La vida del detective de narcóticos Danny Ciello se desmorona paradójicamente a causa de su coraje. En el lugar donde lleva a cabo su profesión, la calle, no hay espacio para remordimientos, para ataques imprevistos de moral. La ley se desconoce por completo, porque la única diferencia entre quienes la violan es una placa.
Las prisiones de la mente son mucho peor que las físicas.
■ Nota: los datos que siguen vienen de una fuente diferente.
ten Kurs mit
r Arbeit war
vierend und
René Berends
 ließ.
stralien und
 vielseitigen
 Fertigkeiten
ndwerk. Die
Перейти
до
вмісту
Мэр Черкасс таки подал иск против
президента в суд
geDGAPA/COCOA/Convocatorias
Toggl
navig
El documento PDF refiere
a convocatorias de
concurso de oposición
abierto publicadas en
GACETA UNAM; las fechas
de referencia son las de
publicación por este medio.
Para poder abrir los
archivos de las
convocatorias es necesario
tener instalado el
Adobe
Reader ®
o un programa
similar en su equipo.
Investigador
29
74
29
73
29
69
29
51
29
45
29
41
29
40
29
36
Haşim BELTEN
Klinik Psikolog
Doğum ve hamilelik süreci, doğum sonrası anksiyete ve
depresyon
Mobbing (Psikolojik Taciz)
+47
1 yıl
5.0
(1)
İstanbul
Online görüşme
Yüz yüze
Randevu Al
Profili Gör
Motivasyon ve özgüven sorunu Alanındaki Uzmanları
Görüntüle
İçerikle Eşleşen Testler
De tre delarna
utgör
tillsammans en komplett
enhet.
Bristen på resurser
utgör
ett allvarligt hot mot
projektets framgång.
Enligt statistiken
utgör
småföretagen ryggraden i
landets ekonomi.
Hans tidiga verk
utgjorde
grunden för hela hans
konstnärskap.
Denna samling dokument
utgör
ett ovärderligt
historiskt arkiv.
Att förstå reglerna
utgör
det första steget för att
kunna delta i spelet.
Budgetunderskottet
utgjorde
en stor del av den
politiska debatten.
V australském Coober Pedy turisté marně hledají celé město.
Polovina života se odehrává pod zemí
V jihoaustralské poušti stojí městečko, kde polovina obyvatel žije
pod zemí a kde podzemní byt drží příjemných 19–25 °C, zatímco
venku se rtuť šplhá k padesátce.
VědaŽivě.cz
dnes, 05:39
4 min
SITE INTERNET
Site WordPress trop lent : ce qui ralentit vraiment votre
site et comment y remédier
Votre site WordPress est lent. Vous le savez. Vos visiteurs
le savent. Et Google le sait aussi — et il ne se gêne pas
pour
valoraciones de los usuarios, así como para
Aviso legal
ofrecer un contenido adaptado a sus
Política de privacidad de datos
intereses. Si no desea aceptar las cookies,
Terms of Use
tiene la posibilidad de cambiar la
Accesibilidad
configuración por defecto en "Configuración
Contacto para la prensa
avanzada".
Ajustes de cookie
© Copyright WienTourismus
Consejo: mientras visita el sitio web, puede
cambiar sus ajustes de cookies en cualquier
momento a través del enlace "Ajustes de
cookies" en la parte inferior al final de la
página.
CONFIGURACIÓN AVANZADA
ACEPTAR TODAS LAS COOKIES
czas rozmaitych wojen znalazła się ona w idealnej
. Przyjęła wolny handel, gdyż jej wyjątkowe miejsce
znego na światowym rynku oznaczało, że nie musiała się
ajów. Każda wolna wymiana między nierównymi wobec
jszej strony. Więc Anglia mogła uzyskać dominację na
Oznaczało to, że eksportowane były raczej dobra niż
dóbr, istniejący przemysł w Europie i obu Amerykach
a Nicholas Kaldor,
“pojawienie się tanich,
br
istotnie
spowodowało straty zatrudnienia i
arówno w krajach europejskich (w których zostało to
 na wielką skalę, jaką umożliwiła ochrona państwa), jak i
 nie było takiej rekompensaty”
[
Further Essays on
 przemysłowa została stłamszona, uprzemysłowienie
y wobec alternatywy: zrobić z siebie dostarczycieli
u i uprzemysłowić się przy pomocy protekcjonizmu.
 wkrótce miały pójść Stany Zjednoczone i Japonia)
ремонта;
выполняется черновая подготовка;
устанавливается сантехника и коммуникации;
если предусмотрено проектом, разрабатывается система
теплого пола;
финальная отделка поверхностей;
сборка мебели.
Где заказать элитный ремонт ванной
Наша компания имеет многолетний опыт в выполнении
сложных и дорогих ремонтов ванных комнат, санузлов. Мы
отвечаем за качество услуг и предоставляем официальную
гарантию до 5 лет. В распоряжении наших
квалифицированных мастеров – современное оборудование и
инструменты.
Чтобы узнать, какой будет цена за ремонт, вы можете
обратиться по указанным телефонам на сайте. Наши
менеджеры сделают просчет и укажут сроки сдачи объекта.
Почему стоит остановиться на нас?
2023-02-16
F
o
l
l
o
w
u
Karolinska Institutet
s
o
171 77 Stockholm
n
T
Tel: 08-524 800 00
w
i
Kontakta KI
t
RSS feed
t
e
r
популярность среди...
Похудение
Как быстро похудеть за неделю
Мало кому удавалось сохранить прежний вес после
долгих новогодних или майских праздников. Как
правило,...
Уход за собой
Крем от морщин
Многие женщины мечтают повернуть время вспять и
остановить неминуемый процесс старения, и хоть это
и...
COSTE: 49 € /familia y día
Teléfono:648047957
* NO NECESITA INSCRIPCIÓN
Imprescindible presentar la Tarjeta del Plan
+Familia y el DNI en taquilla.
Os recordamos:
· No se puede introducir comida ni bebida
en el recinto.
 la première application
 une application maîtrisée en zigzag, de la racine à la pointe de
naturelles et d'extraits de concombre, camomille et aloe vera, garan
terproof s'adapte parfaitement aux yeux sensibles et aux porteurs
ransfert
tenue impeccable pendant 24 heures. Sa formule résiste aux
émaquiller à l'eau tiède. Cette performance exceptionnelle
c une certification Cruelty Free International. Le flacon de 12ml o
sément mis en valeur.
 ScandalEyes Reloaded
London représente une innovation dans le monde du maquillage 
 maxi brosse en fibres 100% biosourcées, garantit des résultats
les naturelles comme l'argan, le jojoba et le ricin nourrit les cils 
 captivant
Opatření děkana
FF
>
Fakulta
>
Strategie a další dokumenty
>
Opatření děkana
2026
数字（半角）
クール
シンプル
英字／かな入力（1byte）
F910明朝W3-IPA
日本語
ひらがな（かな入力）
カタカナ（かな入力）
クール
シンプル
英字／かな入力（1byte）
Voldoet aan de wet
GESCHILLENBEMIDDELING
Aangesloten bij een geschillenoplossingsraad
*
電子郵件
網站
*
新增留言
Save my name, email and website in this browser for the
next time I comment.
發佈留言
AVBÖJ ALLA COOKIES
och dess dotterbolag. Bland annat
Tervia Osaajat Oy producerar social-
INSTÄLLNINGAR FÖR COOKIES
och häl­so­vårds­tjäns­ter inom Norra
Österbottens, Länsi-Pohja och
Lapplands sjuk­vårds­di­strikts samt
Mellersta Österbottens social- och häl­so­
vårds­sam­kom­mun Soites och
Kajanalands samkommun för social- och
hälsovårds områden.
El querer obrar bien, dar un paso adelante y decir la verdad sobre un mundo sin otra ley ni otro dios que el dinero, no solo es contraproducente, es mortal, es una condena voluntaria al ostracismo, porque es romper una suerte de orden maligno establecido, hacer rodar varias cabezas pero a cambio de la propia.
Es triste ver como los mentirosos e hipócritas son aplaudidos y ennoblecidos mientras otros son abucheados, tratados con desdén y en los casos más tristes, asesinados por decir la verdad, para aplacar su creciente culpa, su secreto repudio por lo que deben hacer en su trabajo.
Ya había tenido la suerte de ver de la mano del cineasta Sidney Lumet otra cruda y verosímil dramatización de la misma problemática (Serpico, 1973), pero debo decir que esta la supera por un margen muy amplio. “El príncipe de la ciudad” es un logro rotundo, una exposición sin concesiones, directa al corazón de una vida tan vertiginosa y una psique tan roída como la de un oficial de policía que decide expiar sus culpas, para malestar del sistema corrupto que lo emplea.
Del protagonista Treat Williams, decir que merecía mejor suerte en el injusto mundillo del espectáculo es decir muy poco. Borda su papel como un grande, con brío y tenacidad.